Drugs already approved for other uses in people help frogs survive deadly E. coli by changing their cells’ electrical charge.
The researchers found that administering drugs, including those already used in humans for other purposes, to make the cell interior more negatively charged strengthens tadpoles’ innate immune response to E. coli infection and injury. This reveals a novel aspect of the immune system – regulation by non–neural bioelectricity – and suggests a new approach for clinical applications in human medicine.

The study was published online May 26, 2017, in the journal Regenerative Medicine.

“All cells, not just nerve cells, naturally generate and receive electrical signals. Being able to regulate such non–neural bioelectricity with the many ion channel and neurotransmitter drugs that are already human–approved gives us an amazing new toolkit to augment the immune system’s ability to resist infections,” said the paper’s corresponding author Michael Levin, PhD, Vannevar Bush Professor of Biology and Director of the Allen Discovery Center at Tufts and the Tufts Center for Regenerative and Developmental Biology in the School of Arts and Sciences. Levin is also an Associate Faculty member of the Wyss Institute of Biologically Inspired Engineering at Harvard University.

In the study, embryonic Xenopus laevis frogs infected with human pathogenic E. coli bacteria were exposed to compounds, including some used in human medicine, to either depolarize (positively charge) or hyperpolarize (negatively charge) their cells. Developing X. laevis frogs are a popular model for regenerative, developmental, cancer and neurobiological studies.

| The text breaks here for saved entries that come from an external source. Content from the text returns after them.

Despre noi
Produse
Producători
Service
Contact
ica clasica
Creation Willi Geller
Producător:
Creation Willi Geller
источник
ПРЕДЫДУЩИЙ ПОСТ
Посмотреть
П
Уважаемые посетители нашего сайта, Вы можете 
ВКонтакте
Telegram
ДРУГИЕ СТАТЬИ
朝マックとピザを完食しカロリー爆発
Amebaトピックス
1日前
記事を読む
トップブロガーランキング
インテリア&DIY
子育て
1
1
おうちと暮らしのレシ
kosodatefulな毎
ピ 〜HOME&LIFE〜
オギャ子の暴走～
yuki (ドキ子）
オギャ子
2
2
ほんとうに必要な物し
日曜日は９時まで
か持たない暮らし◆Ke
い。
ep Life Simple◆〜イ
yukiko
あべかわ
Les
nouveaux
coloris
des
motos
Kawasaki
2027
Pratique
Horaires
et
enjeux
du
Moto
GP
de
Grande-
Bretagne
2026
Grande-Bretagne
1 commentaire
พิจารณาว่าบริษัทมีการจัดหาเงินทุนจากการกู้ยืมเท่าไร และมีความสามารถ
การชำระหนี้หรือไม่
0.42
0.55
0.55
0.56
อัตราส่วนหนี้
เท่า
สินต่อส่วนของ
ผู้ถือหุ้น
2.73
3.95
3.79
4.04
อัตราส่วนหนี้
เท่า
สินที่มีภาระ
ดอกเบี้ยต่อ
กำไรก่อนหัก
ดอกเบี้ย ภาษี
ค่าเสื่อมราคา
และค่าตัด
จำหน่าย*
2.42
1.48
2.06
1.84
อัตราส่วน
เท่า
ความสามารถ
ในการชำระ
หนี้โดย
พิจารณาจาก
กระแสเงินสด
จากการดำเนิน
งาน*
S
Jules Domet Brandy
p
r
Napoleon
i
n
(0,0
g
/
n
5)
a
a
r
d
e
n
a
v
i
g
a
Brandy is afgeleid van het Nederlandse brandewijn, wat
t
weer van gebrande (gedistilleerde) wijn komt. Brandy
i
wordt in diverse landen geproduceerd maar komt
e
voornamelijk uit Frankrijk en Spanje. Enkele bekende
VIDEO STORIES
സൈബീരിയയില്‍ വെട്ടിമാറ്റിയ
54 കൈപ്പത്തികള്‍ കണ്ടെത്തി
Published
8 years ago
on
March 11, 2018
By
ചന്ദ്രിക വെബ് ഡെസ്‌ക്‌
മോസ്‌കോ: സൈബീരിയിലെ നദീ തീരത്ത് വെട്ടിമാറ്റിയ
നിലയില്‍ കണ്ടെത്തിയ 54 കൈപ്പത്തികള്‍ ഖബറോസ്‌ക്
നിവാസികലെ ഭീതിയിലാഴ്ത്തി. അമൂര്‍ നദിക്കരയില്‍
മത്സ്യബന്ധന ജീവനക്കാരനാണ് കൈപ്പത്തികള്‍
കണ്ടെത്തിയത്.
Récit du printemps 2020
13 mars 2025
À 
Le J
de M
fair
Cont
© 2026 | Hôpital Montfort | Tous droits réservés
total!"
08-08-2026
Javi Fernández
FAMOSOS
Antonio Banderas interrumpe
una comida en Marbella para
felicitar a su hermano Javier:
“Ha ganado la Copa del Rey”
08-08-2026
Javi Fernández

Depolarization with different agents significantly increased the embryos’ ability to resist the bacteria. The ratio of embryos that survived infection after receiving ivermectin, a human anti–parasitic, increased on average 32 percent compared with those not receiving the depolarizing compound. Mortality in untreated control embryos was 50 to 70 percent.

To verify that the depolarizing compounds were changing the host cells’ electrical charge and not simply harming the bacteria, further experiments were conducted in which tadpole cells were injected with mRNA that encoded specific ion channels that would depolarize the frog cells directly, without affecting the bacteria. This approach validated what was observed with the depolarizing drugs.

In contrast, injecting cells with hyperpolarizing channel–encoding mRNA reduced the ratio of infected embryos that survived by about 20 percent. Similarly, embryo survival was reduced by exposure to chemical compounds that hyperpolarized the embryos or interfered with depolarization.

Experiments also found that the neurotransmitter serotonin is an intermediary between voltage and immune response, a finding consistent with other recent research from the Levin laboratory. The common anti–depressant fluoxetine, which blocks serotonin movement in and out of cell membranes, was shown to negate the beneficial effects of depolarization on embryo survival.

Analysis of the genes whose expression was altered by changing the tadpole cells’ bioelectrical state found that the interplay among voltage, neurotransmitter signaling and immune function impacts many of the same genes that are involved in human immune response.

To examine the connection among bioelectrics, immunity and regeneration, the study investigated the effect of tail bud amputation on survival following infection. Surprisingly, removing embryos’ tail buds increased their ability to survive E. coli infection. Instead of the added stress of tail regeneration overwhelming the embryo, the injury and the infection induced common defense mechanisms, including recruiting macrophages, which appeared to increase efficiency in eliminating the bacteria.